After three flights, I located my bags and officially entered Uganda. It’s always a relief to arrive at an unfamiliar destination, find all your luggage has arrived and know someone is there to provide safe transportation to your lodging. I’d arrived several days before the official tour began so I could get over my jet lag and add some wonderful solo adventures on the front end. The Boma in Entebbe provided lodging for the first few days. My room was elegant and comfortable. I settled in for what I hoped would be some decent sleep.

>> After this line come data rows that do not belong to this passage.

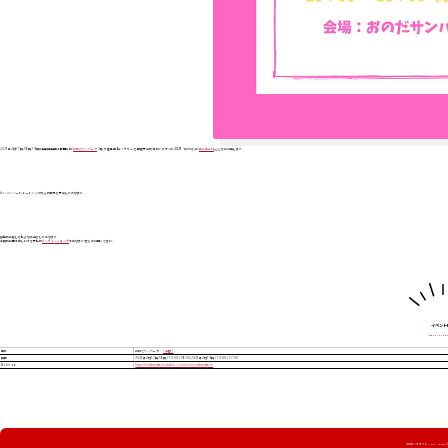
2023年2月17日、18日、19日に山口県山陽小野田市の「
おのだサンパーク
2階 大催事場&ギャラリー」で開催予定の「
森のバスケット2023 -spring-
」に「
あみあみ村
」とともに出店します。
缶バッジ、シール、トートバッグなどの販売を予定しております。
皆様のお越しを心よりお待ちしております。
当日の訪問が難しい方も安心の
オンラインショップ
があります！ぜひご利用ください。
イベント
場所
おのだサンパーク
日時
2023年2月17日、18日 / 10:00〜18:00、2023年2月19日 / 10:00〜17:00
Webサイト
https://mnakamatachi.wixsite.com/morinonakamatachi
「森のバスケット2023 -sprin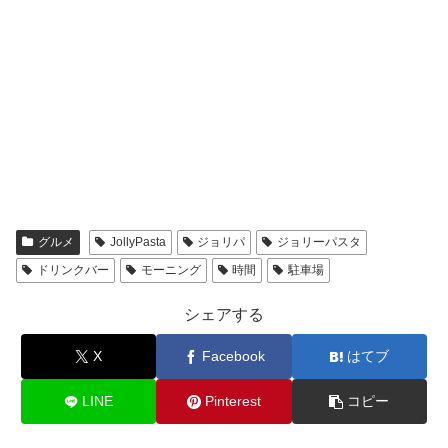
グルメ
JollyPasta
ジョリパ
ジョリーパスタ
ドリンクバー
モーニング
時間
駐車場
シェアする
X
Facebook
はてブ
LINE
Pinterest
コピー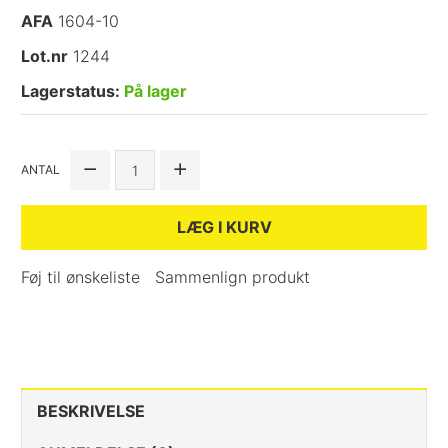
AFA
1604-10
Lot.nr
1244
Lagerstatus:
På lager
ANTAL
LÆG I KURV
Føj til ønskeliste
Sammenlign produkt
BESKRIVELSE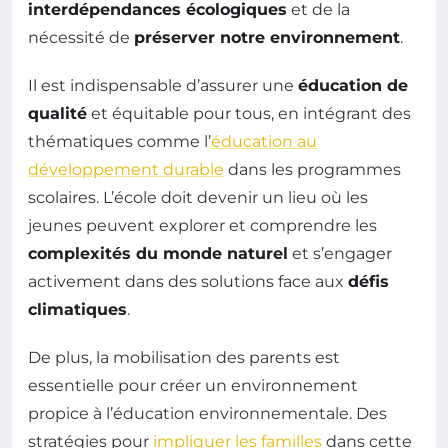
interdépendances écologiques
et de la
nécessité de
préserver notre environnement
.
Il est indispensable d’assurer une
éducation de
qualité
et équitable pour tous, en intégrant des
thématiques comme l’
éducation au
développement durable
dans les programmes
scolaires. L’école doit devenir un lieu où les
jeunes peuvent explorer et comprendre les
complexités du monde naturel
et s’engager
activement dans des solutions face aux
défis
climatiques
.
De plus, la mobilisation des parents est
essentielle pour créer un environnement
propice à l’éducation environnementale. Des
stratégies pour
impliquer les familles
dans cette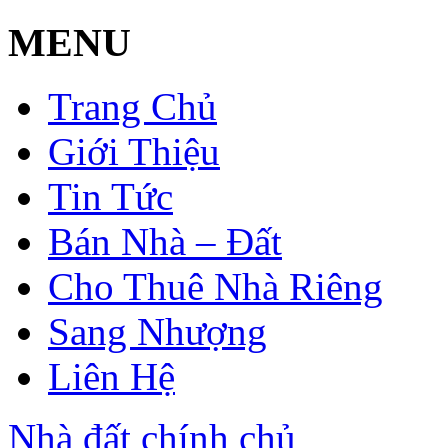
MENU
Trang Chủ
Giới Thiệu
Tin Tức
Bán Nhà – Đất
Cho Thuê Nhà Riêng
Sang Nhượng
Liên Hệ
Nhà đất chính chủ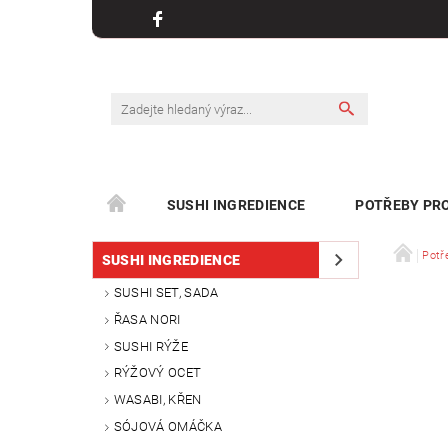
SUSHI INGREDIENCE
POTŘEBY PRO
KONTAKT
Potř
SUSHI INGREDIENCE
SUSHI SET, SADA
ŘASA NORI
SUSHI RÝŽE
RÝŽOVÝ OCET
WASABI, KŘEN
SÓJOVÁ OMÁČKA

I was up early and had a wonderful breakfast, with bacon. Yum!

Uganda Breakfast

I studied my map so I’d know where I was going prior to leaving the hotel, hoping I wouldn’t look so touristy. Ha! As if being the only person dressed in safari gear carrying a sling bag didn’t scream tourist. Still, I was confident in my direction and plan. Today’s adventure included a visit to UWEC, the Uganda Wildlife Education Centre. The roadway was very busy with lots of motorbikes and cars. Motorbikes seem to be the primary mode of transportation and function as taxis. After watching all the near misses, I was really glad to be on foot.

I crossed the street to continue on my way and ended up walking near a group of children, one who immediately ran up and took my hand. She was about eight years old with a big smile on her face. We didn’t speak the same language but we laughed and walked together for a block or two. It was one of the special moments of my first day in Uganda. Not long after, a young man named Patrick joined me, hoping to be my tour guide. He was very friendly and knowledgable. Patrick works at the local golf club and is an amateur golfer.

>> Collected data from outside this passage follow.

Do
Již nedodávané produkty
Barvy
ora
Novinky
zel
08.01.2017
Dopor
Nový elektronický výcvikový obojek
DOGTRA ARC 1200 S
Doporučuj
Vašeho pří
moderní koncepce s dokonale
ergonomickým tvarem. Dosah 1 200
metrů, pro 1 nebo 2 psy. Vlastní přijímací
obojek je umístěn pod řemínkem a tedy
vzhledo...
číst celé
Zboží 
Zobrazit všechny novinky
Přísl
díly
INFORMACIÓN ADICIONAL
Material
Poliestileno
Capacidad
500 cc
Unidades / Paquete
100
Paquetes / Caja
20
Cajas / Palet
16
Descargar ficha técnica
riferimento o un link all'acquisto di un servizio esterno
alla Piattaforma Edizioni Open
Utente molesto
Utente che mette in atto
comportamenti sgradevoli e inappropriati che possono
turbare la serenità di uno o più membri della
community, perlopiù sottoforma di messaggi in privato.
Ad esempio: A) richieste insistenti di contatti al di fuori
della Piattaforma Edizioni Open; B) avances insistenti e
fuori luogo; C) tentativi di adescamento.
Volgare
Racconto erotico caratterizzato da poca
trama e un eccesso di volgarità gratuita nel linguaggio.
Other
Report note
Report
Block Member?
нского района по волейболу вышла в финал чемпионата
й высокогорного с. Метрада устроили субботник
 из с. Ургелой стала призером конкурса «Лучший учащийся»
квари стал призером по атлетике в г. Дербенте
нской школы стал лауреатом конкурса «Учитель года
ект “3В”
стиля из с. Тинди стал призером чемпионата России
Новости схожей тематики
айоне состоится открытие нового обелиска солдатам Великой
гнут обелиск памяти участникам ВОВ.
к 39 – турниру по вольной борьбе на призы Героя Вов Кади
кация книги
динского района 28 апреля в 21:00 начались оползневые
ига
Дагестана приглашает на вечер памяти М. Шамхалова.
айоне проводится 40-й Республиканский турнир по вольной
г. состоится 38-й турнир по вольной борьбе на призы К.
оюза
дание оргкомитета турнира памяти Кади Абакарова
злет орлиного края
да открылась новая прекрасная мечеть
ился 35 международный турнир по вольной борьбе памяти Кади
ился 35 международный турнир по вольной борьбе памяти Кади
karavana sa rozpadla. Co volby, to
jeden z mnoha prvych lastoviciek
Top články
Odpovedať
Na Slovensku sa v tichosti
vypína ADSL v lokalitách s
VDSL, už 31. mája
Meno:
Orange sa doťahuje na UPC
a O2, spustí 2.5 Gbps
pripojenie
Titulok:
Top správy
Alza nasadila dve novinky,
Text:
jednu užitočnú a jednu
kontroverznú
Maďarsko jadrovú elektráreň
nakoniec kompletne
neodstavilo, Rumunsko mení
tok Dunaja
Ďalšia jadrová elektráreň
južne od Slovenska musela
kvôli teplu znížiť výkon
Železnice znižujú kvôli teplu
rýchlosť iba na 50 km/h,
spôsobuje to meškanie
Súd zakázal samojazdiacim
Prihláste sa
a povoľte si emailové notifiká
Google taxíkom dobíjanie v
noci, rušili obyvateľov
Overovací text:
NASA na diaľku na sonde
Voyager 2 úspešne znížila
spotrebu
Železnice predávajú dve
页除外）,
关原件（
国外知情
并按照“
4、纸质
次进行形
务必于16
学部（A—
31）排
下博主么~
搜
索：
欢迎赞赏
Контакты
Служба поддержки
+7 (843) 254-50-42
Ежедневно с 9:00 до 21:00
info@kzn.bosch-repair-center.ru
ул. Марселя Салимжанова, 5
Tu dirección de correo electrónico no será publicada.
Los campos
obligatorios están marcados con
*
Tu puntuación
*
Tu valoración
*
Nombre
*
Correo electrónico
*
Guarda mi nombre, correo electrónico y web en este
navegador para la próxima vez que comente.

The Uganda Wildlife Education Centre was established to provide a home for animals who have been confiscated from the pet trade or are otherwise unable to go back to the wild. Samuel volunteered to show Patrick and I around the property. He is fascinating and so passionate about the organization and each of the animals who make it home. The Centre received help from the Bronx Zoo in setting up the yards so that they were as animal friendly as possible. Samuel helped with some of the construction and volunteers his time to educate visitors. He knows the animals by name and they respond to him.

Uganda Wildlife Education Centre

Not only did Samuel have a way with the animals, but the children loved him as well.

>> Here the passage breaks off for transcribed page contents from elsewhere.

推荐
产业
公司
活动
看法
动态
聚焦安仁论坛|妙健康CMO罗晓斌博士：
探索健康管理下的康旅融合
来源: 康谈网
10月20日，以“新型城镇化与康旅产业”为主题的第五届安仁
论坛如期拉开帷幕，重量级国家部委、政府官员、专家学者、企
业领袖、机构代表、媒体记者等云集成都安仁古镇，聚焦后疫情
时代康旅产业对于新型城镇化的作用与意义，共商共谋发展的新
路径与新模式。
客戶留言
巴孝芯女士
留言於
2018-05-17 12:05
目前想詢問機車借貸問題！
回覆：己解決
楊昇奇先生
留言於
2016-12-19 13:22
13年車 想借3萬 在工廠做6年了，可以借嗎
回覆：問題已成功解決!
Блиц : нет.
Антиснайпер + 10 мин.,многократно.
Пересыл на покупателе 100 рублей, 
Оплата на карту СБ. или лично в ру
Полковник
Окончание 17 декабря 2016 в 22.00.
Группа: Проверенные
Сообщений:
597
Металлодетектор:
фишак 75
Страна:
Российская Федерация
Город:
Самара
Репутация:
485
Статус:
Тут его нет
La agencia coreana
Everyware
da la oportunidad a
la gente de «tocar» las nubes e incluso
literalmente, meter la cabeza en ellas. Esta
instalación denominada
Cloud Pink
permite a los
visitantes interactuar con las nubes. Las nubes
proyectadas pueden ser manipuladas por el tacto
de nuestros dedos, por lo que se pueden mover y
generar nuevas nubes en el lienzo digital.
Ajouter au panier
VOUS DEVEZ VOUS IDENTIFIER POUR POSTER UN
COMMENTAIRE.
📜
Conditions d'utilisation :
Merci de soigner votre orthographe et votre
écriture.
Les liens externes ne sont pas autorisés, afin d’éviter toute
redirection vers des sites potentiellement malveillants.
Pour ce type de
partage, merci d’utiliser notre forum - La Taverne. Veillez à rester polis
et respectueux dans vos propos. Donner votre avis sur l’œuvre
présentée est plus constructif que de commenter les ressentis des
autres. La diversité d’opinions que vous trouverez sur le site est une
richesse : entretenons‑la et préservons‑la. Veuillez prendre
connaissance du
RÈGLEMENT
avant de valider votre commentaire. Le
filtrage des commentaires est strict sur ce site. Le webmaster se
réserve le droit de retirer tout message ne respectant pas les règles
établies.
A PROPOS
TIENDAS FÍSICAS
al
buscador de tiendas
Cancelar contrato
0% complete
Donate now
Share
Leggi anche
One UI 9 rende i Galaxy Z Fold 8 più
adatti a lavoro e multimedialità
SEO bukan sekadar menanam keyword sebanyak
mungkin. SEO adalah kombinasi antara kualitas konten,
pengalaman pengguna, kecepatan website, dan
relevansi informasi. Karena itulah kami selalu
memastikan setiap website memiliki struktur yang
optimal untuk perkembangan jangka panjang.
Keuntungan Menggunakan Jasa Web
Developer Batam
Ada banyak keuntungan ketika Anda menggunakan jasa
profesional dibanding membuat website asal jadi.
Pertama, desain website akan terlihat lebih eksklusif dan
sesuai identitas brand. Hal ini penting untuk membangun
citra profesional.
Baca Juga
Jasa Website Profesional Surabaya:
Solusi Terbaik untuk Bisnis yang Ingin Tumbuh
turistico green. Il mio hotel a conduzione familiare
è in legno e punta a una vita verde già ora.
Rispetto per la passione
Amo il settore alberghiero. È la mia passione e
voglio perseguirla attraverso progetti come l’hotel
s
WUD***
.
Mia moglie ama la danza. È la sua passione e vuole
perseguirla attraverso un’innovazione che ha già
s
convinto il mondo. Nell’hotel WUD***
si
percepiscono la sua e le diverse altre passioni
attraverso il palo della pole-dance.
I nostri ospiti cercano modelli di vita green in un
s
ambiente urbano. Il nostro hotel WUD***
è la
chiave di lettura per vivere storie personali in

Samuel at Uganda Wildlife Education Centre

Uganda Wildlife Education Centre

Uganda Wildlife Education Centre

Samuel had thrown this chimpanzee some food and the chimp used a stick to get the food close enough to grab out of the water.

Uganda Wildlife Education Centre

I enjoyed visiting the centre. Samuel was such a great example of how a guide can enhance a visitor’s experience. As a volunteer guide at the Denver Zoo myself, I learned so much from him. Thanks Samuel!

Just as I was getting ready to leave, three small children entered the zoo with their mom. They ran right up to me and held my hand with big smiles on their faces. I was so touched, it brought tears to my eyes. They were beautiful and so happy.

Uganda children

Patrick made sure I made it back to my hotel safely, with more good conversation along the way. If you are interested in a guide to see you around Entebbe, he’s the one.

My first day in Uganda far exceeded expectations. As you all know, I love wildlife and new adventures, but I find that the people make it extra special. From the smiling children to my knowledgable and friendly guides, I had hit the jackpot. And…after 19,000+ steps, I enjoyed my gin and tonic (an African tradition), a steak and a good night’s sleep.